I can do without the sexual undercurrent of Lola’s tackle on the bed, with Hutch smirking, “Too much for you, partner?” as Starsky holds her down. I also wonder if Lola could have played it cool when she saw Hutch at the window, maybe lying her way out of trouble, but that’s pure speculation and perhaps unfair, because it’s clear throughout that Lola is not at all prepared for the dangers of this lifestyle, even Starsky remarks on her lack of smarts.

Is shooting Dobey at a church Woodfield’s idea? There are other, less public ways to do the job. I suspect it is because religion, and its perversion, plays such a big part in this episode, as Dobey declares he’ll give his thanks to the Lord following the shooting death of Moon. Also, the funereal decorations of coffin and hearse are amusingly reminiscent of the curtain swags at Woodfield’s home.

That’s some splendid act of subterfuge that lets Woodfield’s man Pommier sneak into the Dobey home under the auspices of Tri-State Telephone Co., fooling five police officers who should have known better.

Starsky tells Dobey that Pommier worked for Woodfield Industries for twelve years as a pilot and “explosives man”. What on earth would Pommier have to do with explosives in a seemingly legitimate business like that? It’s never said, but I wonder if the illegal awarding of contracts came about through the gentle persuasion of dynamite bouquets delivered to civic officials.

That is one amazing tackle Hutch does from the airplane to Woodfield’s man – fifteen feet at least, hard on the tarmac.
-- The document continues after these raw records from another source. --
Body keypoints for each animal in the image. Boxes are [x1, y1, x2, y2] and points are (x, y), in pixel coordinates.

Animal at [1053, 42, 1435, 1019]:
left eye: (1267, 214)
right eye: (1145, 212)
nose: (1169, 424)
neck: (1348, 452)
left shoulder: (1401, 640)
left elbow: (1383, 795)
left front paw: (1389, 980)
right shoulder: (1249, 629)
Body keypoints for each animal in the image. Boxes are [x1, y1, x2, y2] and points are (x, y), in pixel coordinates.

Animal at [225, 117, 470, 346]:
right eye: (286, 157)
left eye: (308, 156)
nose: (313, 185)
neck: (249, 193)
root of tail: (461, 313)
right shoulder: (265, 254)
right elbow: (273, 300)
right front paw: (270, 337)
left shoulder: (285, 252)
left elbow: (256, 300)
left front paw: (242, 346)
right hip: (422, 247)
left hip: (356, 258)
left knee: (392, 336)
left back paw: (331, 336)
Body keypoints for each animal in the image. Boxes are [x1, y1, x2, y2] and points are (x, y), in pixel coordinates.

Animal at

It’s interesting how much betrayal there is in this episode. Woodfield betrays Pommier, Lola betrays Moon, the aircraft mechanic betrays Pommier. In a sense, Dobey betrays Moon by testifying against him.
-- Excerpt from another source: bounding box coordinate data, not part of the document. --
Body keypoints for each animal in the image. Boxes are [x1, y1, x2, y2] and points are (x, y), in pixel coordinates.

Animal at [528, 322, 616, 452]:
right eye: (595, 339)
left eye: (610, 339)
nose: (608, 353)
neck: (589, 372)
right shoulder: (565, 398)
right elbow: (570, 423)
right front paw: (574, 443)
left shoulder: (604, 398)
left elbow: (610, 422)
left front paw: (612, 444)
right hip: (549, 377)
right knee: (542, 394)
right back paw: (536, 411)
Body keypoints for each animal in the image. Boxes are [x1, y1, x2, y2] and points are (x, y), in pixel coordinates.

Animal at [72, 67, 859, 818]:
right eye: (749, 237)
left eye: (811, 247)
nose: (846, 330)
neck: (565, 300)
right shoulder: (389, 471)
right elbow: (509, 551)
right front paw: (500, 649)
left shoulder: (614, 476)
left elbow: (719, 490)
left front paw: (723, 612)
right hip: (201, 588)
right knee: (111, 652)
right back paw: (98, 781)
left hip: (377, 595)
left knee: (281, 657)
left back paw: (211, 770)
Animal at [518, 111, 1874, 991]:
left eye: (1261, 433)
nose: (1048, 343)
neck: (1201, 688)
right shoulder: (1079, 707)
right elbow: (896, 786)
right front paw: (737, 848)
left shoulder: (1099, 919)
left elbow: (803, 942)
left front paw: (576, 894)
There are strong similarities between the two characters of C.J. Woodfield and James Marshall Gunther in the last episode “Sweet Revenge”. Both are older, lonely men without friends or family, whose vast empires are about to fall thanks to the relentless, pesky interference of Starsky and Hutch. A quiet servant comes to announce the arrival of the police, each man says thank you and asks to be left alone. There is a gun on the desk, and a moment of silent contemplation before the arrest, which I cannot help but draw comparisons to the cold realization in the Führerbunker. Both men seem to consider suicide at this point, even Gunther, who holds the gun on his lap and later points it at Hutch but in a way that feels more symbolic and sad than defensive. Woodfield arranges the disposal of his most trusted deputy, just as Gunther murdered his, without qualm or hesitation. Both men long for an imperial past when things seemed simpler. Both are beyond reason, psychotic, half in this world and half in some antediluvian fantasy. In both scenes Hutch is the first one through the door. Rights are read in a way that underscores this will be an above-board, fully legal arrest without a hint of vengeance, despite the enormous emotion beneath the surface. Lastly, we can see just how far the series itself has come in the space of four brief years: while well-written and well acted, Woodfield’s arrest is straightforward, a satisfying conclusion to the plot. In “Sweet Revenge”, the entire scene is swirling in a cerebral miasma, half-spoken thoughts and long intense silences, more real than mere reality. It is not satisfying in the traditional sense, but profound and sad. If this doesn’t make you grieve for the lack of a fifth season nothing will.

Tag: Dobey is tricked into admitting praise. We must come to the conclusion that Edith is the intelligent one in this family, no matter how many demure “yes dear”s she murmurs. Dobey refers to himself as “Chief of Detectives,” but later, in “Starsky and Hutch Are Guilty”, it’s Chief Ryan who has the title. Hutch tells Starsky, after learning that Rosey is left-handed, “One out of two ain’t bad,” a statement that remains a mystery to this day. Is he just making stuff up to bolster a non-existent competition persisting throughout this episode? Unable to resist having the last word, no matter what?

Clothing notes: Starsky is wearing a red hooded sweatshirt that looks fresh and modern. Hutch is wearing his green t-shirt, a short black leather jacket we don’t see very often, and the turquoise cargo pants that have made an appearance in other shows.